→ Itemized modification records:
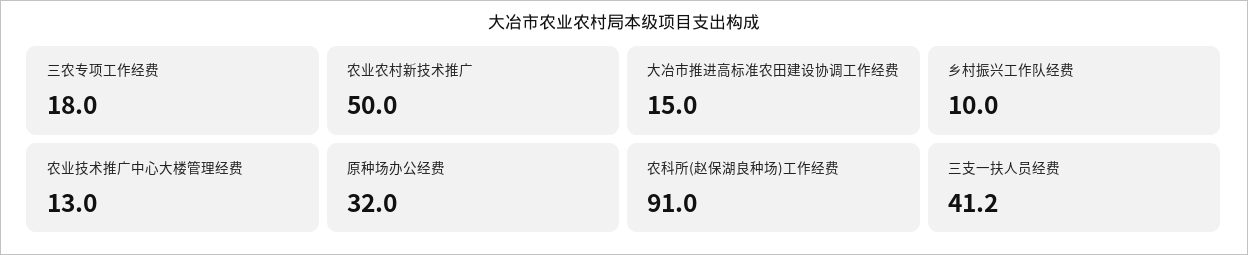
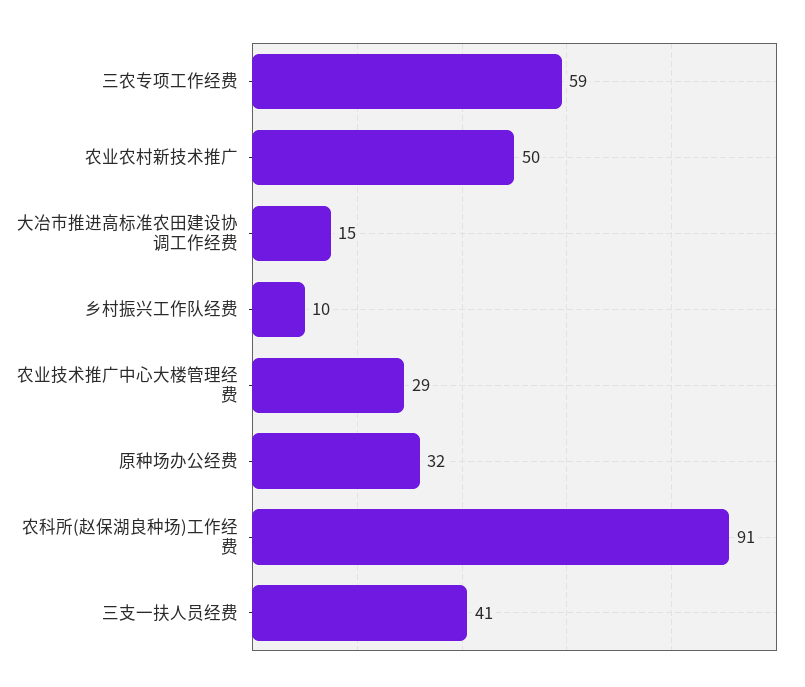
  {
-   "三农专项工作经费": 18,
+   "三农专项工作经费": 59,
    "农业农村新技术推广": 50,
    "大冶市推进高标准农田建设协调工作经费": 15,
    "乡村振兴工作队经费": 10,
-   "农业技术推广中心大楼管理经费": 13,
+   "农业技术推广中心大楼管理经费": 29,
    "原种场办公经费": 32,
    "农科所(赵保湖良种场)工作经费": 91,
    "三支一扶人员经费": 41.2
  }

==

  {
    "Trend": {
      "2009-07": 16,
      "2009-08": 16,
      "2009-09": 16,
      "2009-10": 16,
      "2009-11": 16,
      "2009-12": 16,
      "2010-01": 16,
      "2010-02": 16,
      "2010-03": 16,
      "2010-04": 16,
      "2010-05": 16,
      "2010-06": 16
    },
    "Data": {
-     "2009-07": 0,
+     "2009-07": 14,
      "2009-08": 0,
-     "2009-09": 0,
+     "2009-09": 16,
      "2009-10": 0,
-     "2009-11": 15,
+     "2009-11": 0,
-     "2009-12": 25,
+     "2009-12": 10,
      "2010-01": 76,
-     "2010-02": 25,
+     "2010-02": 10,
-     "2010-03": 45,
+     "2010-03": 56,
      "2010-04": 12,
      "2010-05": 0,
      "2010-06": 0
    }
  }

→ About this exercise: Read through the data and copy every line where "农业技术推广中心大楼管理经费" shows up.

→ Solved exercise:
-   "农业技术推广中心大楼管理经费": 13,
+   "农业技术推广中心大楼管理经费": 29,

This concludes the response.